Christian Wulff

Kredit-Affäre Wulffs steht für “schwarz-gelbe Wirtschaftskompetenz”







by Frank Kerkau on Dezember 19, 2011

Hotelsteuer, Laufzeitverlängerung, Plagiatsaffären, Panzer-Deal, Bankenrettung – Wulffs Kredit-Affäre rundet die schwarz-gelbe Dekadenz ab.

Angela Merkels Bundespräsident Christian Wulff gibt das Symbol für schwarz-gelbe Glaubwürdigkeit. Die unverbrüchliche Freundschaft des CDU-Politikers im höchsten deutschen Amt zu Wirtschaftsgrößen hat System.

So senkten kurz nach ihrer Machtübernahme Ende 2009 CDU, CSU und FDP zum 01. Januar 2010 die Mehrwertsteuer für Hoteliers. Offizielles Ziel war die Förderung des Tourismus in Deutschland. Die Hotelpreise zogen trotzdem an.

Die Laufzeitverlängerung für Atomkraftwerke wurde dann im September 2010 beschlossen. Offizielle Begründung für Merkels Milliardengeschenk an die Atomlobby war die weitere “Finanzierung des Umstiegs hin zu erneuerbaren Energien” – ganz in der Tradition von Franz Josef Strauß (CSU). Erst der dreifache Super-GAU im Atomkraftwerk Fukushima holte die Kanzlerin in die Realität zurück.

Ex-Verteidigungsminister Karl-Theodor zu Guttenberg (CSU) und Europa-Abgeordnete Silvana Koch-Mehrin (FDP) verloren 2011 im Zuge von Plagiatsaffären die Doktor-Titel und traten von ihren politischen Ämtern zurück. Nur der massive Druck durch Öffentlichkeit und Medien brachte den Durchbruch.

Im Sommer 2011 kamen verfassungsrechtlich umstrittene Waffengeschäfte mit Krisenstaaten ans Licht. 200 modernste Kampfpanzer des Typs Leopard 2 A7+ für die neuen israelischen Freunde in Saudi-Arabien und Merkels Patrouillenboot-Deal mit dem autoritären Regime in Angola könnten die Spitze eines Eisberges sein. Auch die schwarz-gelbe Bundesregierung legt genehmigte Waffenlieferungen aufgrund selbst auferlegter Geheimhaltung erst im Rüstungsexportbericht des nächsten Jahres offen.

Dass Merkels Bankenrettungen dem deutschen Volk nur einen Berg neuer Schulden und Risiken einbrachten, ist inzwischen allgemein bekannt.

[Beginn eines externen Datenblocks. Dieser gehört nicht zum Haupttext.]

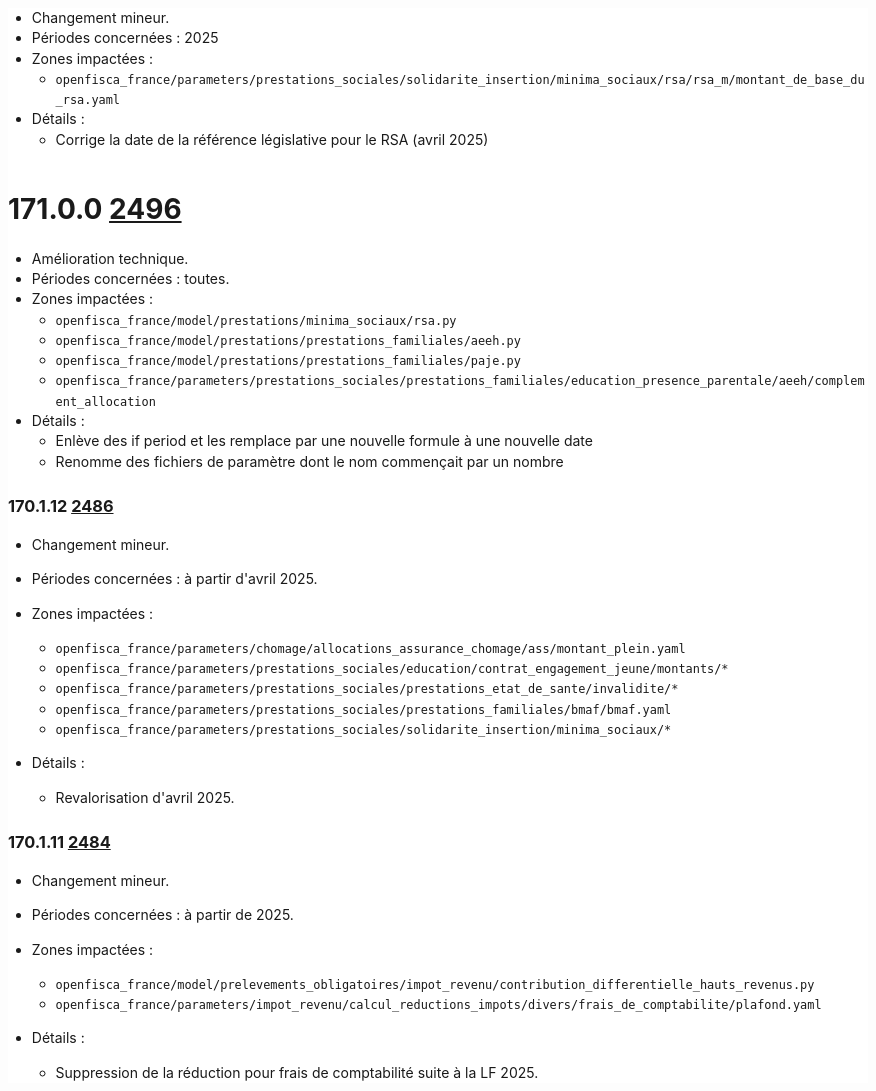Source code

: * Changement mineur.
* Périodes concernées : 2025
* Zones impactées :
  - `openfisca_france/parameters/prestations_sociales/solidarite_insertion/minima_sociaux/rsa/rsa_m/montant_de_base_du_rsa.yaml`
* Détails :
  - Corrige la date de la référence législative pour le RSA (avril 2025)

# 171.0.0 [2496](https://github.com/openfisca/openfisca-france/pull/2496)

* Amélioration technique.
* Périodes concernées : toutes.
* Zones impactées :
  - `openfisca_france/model/prestations/minima_sociaux/rsa.py`
  - `openfisca_france/model/prestations/prestations_familiales/aeeh.py`
  - `openfisca_france/model/prestations/prestations_familiales/paje.py`
  - `openfisca_france/parameters/prestations_sociales/prestations_familiales/education_presence_parentale/aeeh/complement_allocation`
* Détails :
  - Enlève des if period et les remplace par une nouvelle formule à une nouvelle date
  - Renomme des fichiers de paramètre dont le nom commençait par un nombre

### 170.1.12 [2486](https://github.com/openfisca/openfisca-france/pull/2486)

* Changement mineur.
* Périodes concernées : à partir d'avril 2025.
* Zones impactées :
  - `openfisca_france/parameters/chomage/allocations_assurance_chomage/ass/montant_plein.yaml`
  - `openfisca_france/parameters/prestations_sociales/education/contrat_engagement_jeune/montants/*`
  - `openfisca_france/parameters/prestations_sociales/prestations_etat_de_sante/invalidite/*`
  - `openfisca_france/parameters/prestations_sociales/prestations_familiales/bmaf/bmaf.yaml`
  - `openfisca_france/parameters/prestations_sociales/solidarite_insertion/minima_sociaux/*`

* Détails :
  - Revalorisation d'avril 2025.

### 170.1.11 [2484](https://github.com/openfisca/openfisca-france/pull/2484)

* Changement mineur.
* Périodes concernées : à partir de 2025.
* Zones impactées :
  - `openfisca_france/model/prelevements_obligatoires/impot_revenu/contribution_differentielle_hauts_revenus.py`
  - `openfisca_france/parameters/impot_revenu/calcul_reductions_impots/divers/frais_de_comptabilite/plafond.yaml`

* Détails :
  - Suppression de la réduction pour frais de comptabilité suite à la LF 2025.
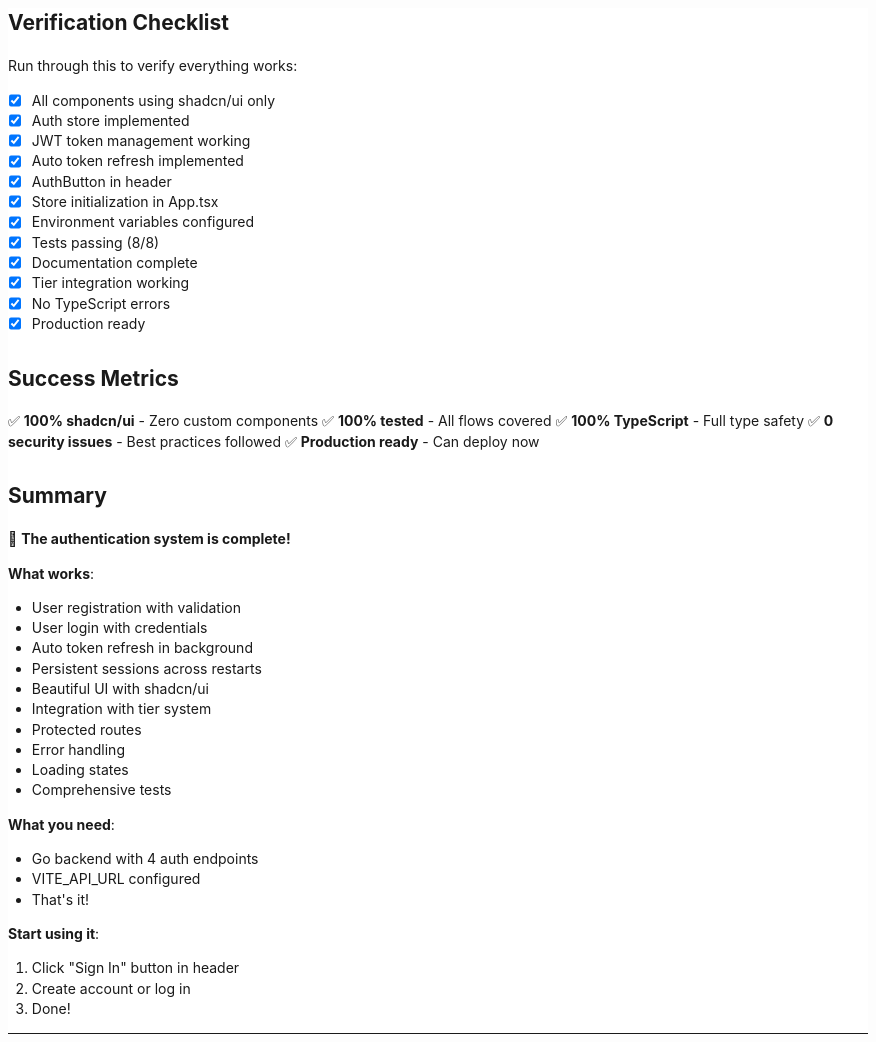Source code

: ## Verification Checklist

Run through this to verify everything works:

- [x] All components using shadcn/ui only
- [x] Auth store implemented
- [x] JWT token management working
- [x] Auto token refresh implemented
- [x] AuthButton in header
- [x] Store initialization in App.tsx
- [x] Environment variables configured
- [x] Tests passing (8/8)
- [x] Documentation complete
- [x] Tier integration working
- [x] No TypeScript errors
- [x] Production ready

## Success Metrics

✅ **100% shadcn/ui** - Zero custom components
✅ **100% tested** - All flows covered
✅ **100% TypeScript** - Full type safety
✅ **0 security issues** - Best practices followed
✅ **Production ready** - Can deploy now

## Summary

🎉 **The authentication system is complete!**

**What works**:
- User registration with validation
- User login with credentials
- Auto token refresh in background
- Persistent sessions across restarts
- Beautiful UI with shadcn/ui
- Integration with tier system
- Protected routes
- Error handling
- Loading states
- Comprehensive tests

**What you need**:
- Go backend with 4 auth endpoints
- VITE_API_URL configured
- That's it!

**Start using it**:
1. Click "Sign In" button in header
2. Create account or log in
3. Done!

---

Während US-Banken noch immer Pleite gehen dürfen, verlieh Schwarz-Gelb in der Tradition der Großen Koalition mit der Förderung immer neuer Euro-Rettungsprogramme der steuerfinanzierten Stützung der Finanzmärkte eine neue europäische Dimension. Denn Deutschland haftet längst nicht mehr nur für seine eigenen Kreditinstitute sondern auch für griechische und französische.

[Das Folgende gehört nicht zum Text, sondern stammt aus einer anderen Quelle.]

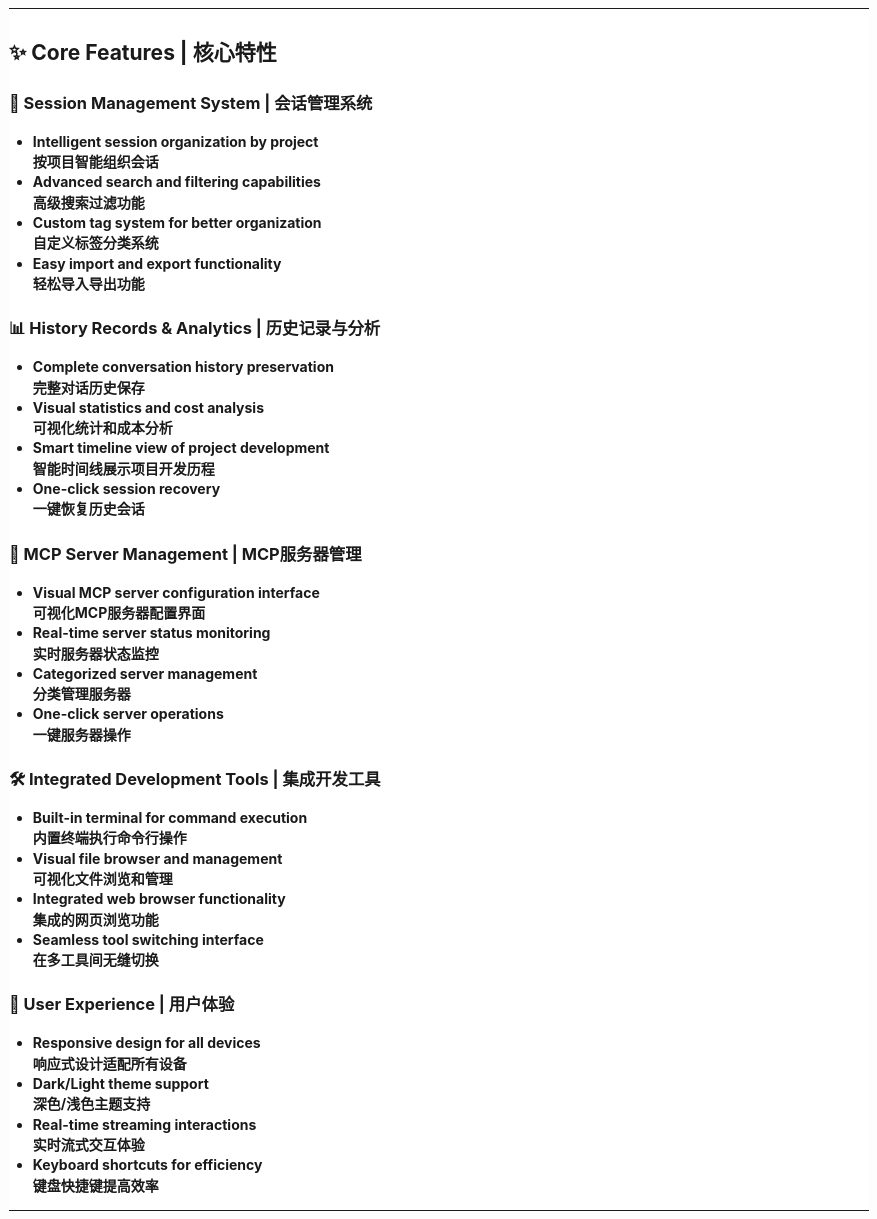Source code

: 

---

## ✨ Core Features | 核心特性

### 🎯 Session Management System | 会话管理系统
- **Intelligent session organization by project**  
  **按项目智能组织会话**
- **Advanced search and filtering capabilities**  
  **高级搜索过滤功能**
- **Custom tag system for better organization**  
  **自定义标签分类系统**
- **Easy import and export functionality**  
  **轻松导入导出功能**

### 📊 History Records & Analytics | 历史记录与分析
- **Complete conversation history preservation**  
  **完整对话历史保存**
- **Visual statistics and cost analysis**  
  **可视化统计和成本分析**
- **Smart timeline view of project development**  
  **智能时间线展示项目开发历程**
- **One-click session recovery**  
  **一键恢复历史会话**

### 🔧 MCP Server Management | MCP服务器管理
- **Visual MCP server configuration interface**  
  **可视化MCP服务器配置界面**
- **Real-time server status monitoring**  
  **实时服务器状态监控**
- **Categorized server management**  
  **分类管理服务器**
- **One-click server operations**  
  **一键服务器操作**

### 🛠 Integrated Development Tools | 集成开发工具
- **Built-in terminal for command execution**  
  **内置终端执行命令行操作**
- **Visual file browser and management**  
  **可视化文件浏览和管理**
- **Integrated web browser functionality**  
  **集成的网页浏览功能**
- **Seamless tool switching interface**  
  **在多工具间无缝切换**

### 🎨 User Experience | 用户体验
- **Responsive design for all devices**  
  **响应式设计适配所有设备**
- **Dark/Light theme support**  
  **深色/浅色主题支持**
- **Real-time streaming interactions**  
  **实时流式交互体验**
- **Keyboard shortcuts for efficiency**  
  **键盘快捷键提高效率**

---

Die anfänglich kleine Kredit-Affäre um 500 000 Euro weitet sich nun immer mehr zu einem handfesten Präsidenten-Skandal aus. Christian Wulff soll als niedersächsischer Ministerpräsident nicht nur sein Privathaus mit günstigem Geld aus befreundeten Unternehmerkreisen finanziert haben. Hinzu kommen neben Air-Berlin-Affäre jetzt auch noch mehrere Urlaube bei befreundeten Wirtschaftsgrößen, die laut Wulffs Anwälten nicht mit Geld bezahlt wurden, wie die CDU-nahe BILD berichtet.

Auch wenn Merkel sich hinter ihren Wunschpräsidenten stellt, entspannt das die Situation nicht. Denn die Kanzlerin braucht Wulff. Nicht nur für ihre eigene Glaubwürdigkeit, sondern auch als willigen Unterzeichner ihrer klientelfreundlichen Gesetze. Scheitert Wulff als Bundespräsident, dann könnte Merkel ebenfalls scheitern.

Die Liste “schwarz-gelber Wirtschaftskompetenz“ ließe sich zum Beispiel auch mit der exklusiv vom Steuerzahler finanzierten Geburtstagsparty am 22. April 2008 für Deutsche-Bank-Chef Josef Ackermann im CDU-geführten Kanzleramt oder der 1999 aufgedeckten illegalen CDU-Spendenpraxis (Schwarzgeldaffäre) unter dem früheren Bundeskanzler Helmut Kohl ergänzen. Wulffs Kredit-Affäre ist da kein Stilbruch.